Não há relação de concurso aparente entre o crime de consumo ilícito de estupefaciente e o crime de detenção indevida de utensílio.
O relator,
Chan Kuong Seng

Processo n.º 773/2018
(Autos de recurso penal)
Recorrentes:
1.o arguido A
2.o arguido B






ACORDAM NO TRIBUNAL DE SEGUNDA INSTÂNCIA DA REGIÃO ADMINISTRATIVA ESPECIAL DE MACAU
I – RELATÓRIO
Por acórdão proferido a fls. 347 a 360 do Processo Comum Colectivo n.° CR2-18-0165-PCC do 2.o Juízo Criminal do Tribunal Judicial de Base:
– ficou condenado o 1.o arguido A:
– como co-autor material de um crime consumado de tráfico ilícito de estupefaciente, p. e p. pelo art.o 8.o, n.o 1, da Lei n.o 17/2009, de 10 de Agosto (na redacção dada pela Lei n.o 10/2016, de 28 de Dezembro), na pena de dez anos de prisão;
– como autor material de um crime consumado de consumo ilícito de estupefaciente, p. e p. pelo art.o 14.o da Lei n.o 17/2009 (na redacção dada pela Lei n.o 10/2016), na pena de sete meses de prisão;
– e como autor material de um crime consumado de detenção indevida de utensílio, p. e p. pelo art.o 15.o da Lei n.o 17/2009 (na redacção dada pela Lei n.o 10/2016), na pena de sete meses de prisão;
– e, em cúmulo jurídico dessas penas, finalmente na pena única de onze anos de prisão;
– e ficou condenado o 2.o arguido B:
– como co-autor material de um crime consumado de tráfico ilícito de estupefaciente, p. e p. pelo art.o 8.o, n.o 1, da Lei n.o 17/2009, de 10 de Agosto (na redacção dada pela Lei n.o 10/2016, de 28 de Dezembro), na pena de nove anos de prisão;
– como autor material de um crime consumado de consumo ilícito de estupefaciente, p. e p. pelo art.o 14.o da Lei n.o 17/2009 (na redacção dada pela Lei n.o 10/2016), na pena de seis meses de prisão;
– e como autor material de um crime consumado de detenção indevida de utensílio, p. e p. pelo art.o 15.o da Lei n.o 17/2009 (na redacção dada pela Lei n.o 10/2016), na pena de seis meses de prisão;
– e, em cúmulo jurídico dessas penas, finalmente na pena única de nove anos e seis meses de prisão.

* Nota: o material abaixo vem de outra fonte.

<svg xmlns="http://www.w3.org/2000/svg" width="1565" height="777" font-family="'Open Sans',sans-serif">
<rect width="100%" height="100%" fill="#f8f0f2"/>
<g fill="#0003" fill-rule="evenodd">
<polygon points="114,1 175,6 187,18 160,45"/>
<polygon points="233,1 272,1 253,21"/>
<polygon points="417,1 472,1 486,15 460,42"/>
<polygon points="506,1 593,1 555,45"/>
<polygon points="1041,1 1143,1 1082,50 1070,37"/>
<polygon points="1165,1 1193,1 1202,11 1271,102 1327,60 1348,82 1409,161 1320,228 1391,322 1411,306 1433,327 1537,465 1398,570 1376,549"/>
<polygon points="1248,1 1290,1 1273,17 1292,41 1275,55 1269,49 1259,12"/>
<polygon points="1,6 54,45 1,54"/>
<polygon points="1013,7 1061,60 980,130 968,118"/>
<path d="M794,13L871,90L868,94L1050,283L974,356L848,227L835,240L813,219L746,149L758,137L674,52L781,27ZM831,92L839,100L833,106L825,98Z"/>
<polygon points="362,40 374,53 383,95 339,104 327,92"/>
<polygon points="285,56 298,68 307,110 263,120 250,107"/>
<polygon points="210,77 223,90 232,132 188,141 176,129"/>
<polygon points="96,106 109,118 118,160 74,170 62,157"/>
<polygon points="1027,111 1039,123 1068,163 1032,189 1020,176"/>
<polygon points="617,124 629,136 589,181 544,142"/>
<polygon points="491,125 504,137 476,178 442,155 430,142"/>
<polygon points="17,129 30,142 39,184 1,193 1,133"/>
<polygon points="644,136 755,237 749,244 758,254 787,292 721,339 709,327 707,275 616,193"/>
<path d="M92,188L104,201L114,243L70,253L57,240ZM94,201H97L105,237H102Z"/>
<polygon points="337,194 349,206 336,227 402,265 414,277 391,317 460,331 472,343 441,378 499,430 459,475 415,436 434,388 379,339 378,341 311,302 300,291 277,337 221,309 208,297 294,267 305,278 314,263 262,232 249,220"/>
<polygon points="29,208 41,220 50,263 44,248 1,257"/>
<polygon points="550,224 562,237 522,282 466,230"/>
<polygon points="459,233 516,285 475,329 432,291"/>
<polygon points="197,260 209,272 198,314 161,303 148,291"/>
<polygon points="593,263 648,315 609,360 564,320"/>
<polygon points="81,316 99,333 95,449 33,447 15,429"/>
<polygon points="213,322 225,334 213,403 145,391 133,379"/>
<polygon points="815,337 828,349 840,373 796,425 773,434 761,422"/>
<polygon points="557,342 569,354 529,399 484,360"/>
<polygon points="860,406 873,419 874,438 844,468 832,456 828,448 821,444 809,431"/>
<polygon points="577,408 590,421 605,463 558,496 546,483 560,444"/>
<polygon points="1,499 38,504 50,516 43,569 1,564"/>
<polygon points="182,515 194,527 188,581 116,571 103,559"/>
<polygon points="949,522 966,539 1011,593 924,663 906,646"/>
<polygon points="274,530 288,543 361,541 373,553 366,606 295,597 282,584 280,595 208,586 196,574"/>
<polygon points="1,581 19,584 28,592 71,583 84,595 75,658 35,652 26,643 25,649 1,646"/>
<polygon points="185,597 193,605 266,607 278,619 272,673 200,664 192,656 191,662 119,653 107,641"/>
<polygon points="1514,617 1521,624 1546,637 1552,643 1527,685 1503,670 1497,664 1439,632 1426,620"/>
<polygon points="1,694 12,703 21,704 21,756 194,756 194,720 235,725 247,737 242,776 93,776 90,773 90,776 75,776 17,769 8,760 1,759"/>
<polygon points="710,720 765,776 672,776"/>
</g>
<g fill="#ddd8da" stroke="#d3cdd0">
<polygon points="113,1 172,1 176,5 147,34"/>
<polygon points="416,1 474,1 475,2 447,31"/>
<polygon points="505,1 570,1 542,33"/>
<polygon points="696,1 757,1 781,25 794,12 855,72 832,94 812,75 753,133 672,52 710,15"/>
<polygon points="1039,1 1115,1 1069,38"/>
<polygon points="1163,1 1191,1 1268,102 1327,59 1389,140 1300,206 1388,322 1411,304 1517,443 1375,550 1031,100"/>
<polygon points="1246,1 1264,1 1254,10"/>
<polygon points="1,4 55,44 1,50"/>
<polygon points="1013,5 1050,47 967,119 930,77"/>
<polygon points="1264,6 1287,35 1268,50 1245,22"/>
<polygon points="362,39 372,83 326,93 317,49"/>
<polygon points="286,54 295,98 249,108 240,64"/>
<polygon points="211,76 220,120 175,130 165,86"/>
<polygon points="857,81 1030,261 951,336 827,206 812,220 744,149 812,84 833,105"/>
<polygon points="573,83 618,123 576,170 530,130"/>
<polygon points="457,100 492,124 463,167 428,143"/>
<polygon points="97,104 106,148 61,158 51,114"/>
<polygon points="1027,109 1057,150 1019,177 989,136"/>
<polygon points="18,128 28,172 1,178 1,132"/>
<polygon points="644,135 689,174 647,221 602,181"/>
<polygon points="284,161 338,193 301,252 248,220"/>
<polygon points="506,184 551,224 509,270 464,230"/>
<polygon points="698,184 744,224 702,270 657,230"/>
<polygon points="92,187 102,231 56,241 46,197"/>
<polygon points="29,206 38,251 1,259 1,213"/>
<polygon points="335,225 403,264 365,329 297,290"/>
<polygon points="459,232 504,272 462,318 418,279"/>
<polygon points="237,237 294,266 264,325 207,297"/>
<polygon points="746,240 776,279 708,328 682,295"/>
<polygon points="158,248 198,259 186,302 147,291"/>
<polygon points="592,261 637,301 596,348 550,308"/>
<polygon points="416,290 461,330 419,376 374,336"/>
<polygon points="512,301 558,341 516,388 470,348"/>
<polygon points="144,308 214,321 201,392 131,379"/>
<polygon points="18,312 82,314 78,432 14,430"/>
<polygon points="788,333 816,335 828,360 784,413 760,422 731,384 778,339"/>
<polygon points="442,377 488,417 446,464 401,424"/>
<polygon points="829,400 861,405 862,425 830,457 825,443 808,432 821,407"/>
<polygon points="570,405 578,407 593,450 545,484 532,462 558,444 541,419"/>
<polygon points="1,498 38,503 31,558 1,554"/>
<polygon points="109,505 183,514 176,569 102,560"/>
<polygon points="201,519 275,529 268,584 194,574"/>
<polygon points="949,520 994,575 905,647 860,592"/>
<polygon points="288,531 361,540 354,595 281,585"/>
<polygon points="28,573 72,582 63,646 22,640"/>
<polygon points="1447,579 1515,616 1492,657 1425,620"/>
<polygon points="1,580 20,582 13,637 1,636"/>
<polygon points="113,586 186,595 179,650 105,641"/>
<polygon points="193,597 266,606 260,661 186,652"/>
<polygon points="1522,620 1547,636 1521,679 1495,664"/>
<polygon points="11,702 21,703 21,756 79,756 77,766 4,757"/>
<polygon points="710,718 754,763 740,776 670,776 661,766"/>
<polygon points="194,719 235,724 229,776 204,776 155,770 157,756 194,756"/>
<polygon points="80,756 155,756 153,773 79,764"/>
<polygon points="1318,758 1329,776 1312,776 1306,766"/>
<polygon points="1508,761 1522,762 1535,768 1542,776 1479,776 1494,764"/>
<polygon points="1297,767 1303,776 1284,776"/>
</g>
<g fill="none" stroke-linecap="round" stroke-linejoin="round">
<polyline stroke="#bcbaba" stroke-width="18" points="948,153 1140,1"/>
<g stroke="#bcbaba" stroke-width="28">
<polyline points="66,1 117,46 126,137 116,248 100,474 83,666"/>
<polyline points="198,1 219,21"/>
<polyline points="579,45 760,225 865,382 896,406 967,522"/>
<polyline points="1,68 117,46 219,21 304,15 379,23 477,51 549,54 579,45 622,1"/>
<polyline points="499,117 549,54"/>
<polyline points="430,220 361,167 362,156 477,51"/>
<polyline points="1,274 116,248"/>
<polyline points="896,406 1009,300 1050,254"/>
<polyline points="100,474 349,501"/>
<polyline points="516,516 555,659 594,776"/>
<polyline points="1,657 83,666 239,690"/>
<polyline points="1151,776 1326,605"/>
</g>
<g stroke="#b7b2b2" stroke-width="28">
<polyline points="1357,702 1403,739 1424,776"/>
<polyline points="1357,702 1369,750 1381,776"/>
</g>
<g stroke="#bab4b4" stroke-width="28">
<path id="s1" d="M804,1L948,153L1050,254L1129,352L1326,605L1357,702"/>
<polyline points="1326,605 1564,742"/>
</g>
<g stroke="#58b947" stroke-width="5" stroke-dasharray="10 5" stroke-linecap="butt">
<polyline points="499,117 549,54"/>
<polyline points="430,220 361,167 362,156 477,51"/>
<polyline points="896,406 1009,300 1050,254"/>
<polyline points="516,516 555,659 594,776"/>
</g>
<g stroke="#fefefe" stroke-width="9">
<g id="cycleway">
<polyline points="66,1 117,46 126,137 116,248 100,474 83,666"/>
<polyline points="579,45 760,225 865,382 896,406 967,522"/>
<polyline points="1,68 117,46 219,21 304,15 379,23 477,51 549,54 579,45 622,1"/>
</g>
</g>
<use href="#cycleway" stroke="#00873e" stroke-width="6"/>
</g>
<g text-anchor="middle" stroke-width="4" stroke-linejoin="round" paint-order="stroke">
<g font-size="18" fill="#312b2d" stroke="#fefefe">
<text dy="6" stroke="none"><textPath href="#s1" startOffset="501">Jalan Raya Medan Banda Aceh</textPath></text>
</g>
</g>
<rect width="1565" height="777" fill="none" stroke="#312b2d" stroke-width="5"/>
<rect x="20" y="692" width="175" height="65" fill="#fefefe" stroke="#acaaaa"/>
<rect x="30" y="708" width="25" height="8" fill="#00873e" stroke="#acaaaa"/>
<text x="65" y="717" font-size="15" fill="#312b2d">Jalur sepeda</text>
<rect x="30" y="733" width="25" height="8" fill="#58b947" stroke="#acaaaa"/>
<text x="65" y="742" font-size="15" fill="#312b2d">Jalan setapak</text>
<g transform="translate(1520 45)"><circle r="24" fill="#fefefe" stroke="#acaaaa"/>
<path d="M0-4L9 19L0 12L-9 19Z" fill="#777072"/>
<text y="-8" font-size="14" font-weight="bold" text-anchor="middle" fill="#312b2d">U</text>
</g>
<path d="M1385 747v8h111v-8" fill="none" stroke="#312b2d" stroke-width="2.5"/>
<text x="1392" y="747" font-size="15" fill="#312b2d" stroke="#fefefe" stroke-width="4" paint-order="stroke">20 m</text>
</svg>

Inconformados, vieram esses 1.o e 2.o arguidos recorrer para este Tribunal de Segunda Instância (TSI).
Alegou (no essencial) e peticionou o 1.o arguido, na sua motivação apresentada a fls. 374 a 393 dos presentes autos correspondentes, o seguinte:
– por existir concurso aparente de normas entre os crimes de consumo e de detenção de utensílio, ele só deveria ser punido pelo crime de consumo, e não por ambos esses crimes;
– ele deveria ser condenado pela prática de “tráfico de quantidades diminutas” do art.o 11.o da Lei n.o 17/2009, e não de tráfico ilícito de estupefacientes (visto que da fundamentação da decisão recorrida não resulta que a sua concreta conexão com o produto estupefaciente encontrado na fracção autónoma do Edifício Hotline, e se o Tribunal recorrido aceitou a confissão dos factos feita pelo 2.o arguido, então essa confissão não pôde ser seccionada, isto porque essa confissão, na parte em que beneficiaria o próprio 1.o arguido (é que o 2.o arguido confessou também que essa fracção não era residência do 1.o arguido), também deveria ser aceite como verdadeira pelo Tribunal recorrido);
– e fosse como fosse, as suas penas deveriam ser reduzidas (não devendo a pena do tráfico exceder os sete anos e seis meses de prisão, e cada um dos restantes dois crimes exceder os dois meses de prisão, e a pena única os sete anos e oito meses de prisão), sobretudo por razões de justiça relativa em comparação com o 2.o arguido, até porque o Tribunal recorrido não especificou os fundamentos que presidiram à medida da sanção (art.o 356.o, n.o 1, do Código de Processo Penal (CPP)), nem expressamente referiu os fundamentos de determinação da pena (art.o 65.o, n.o 3, do Código Penal (CP)).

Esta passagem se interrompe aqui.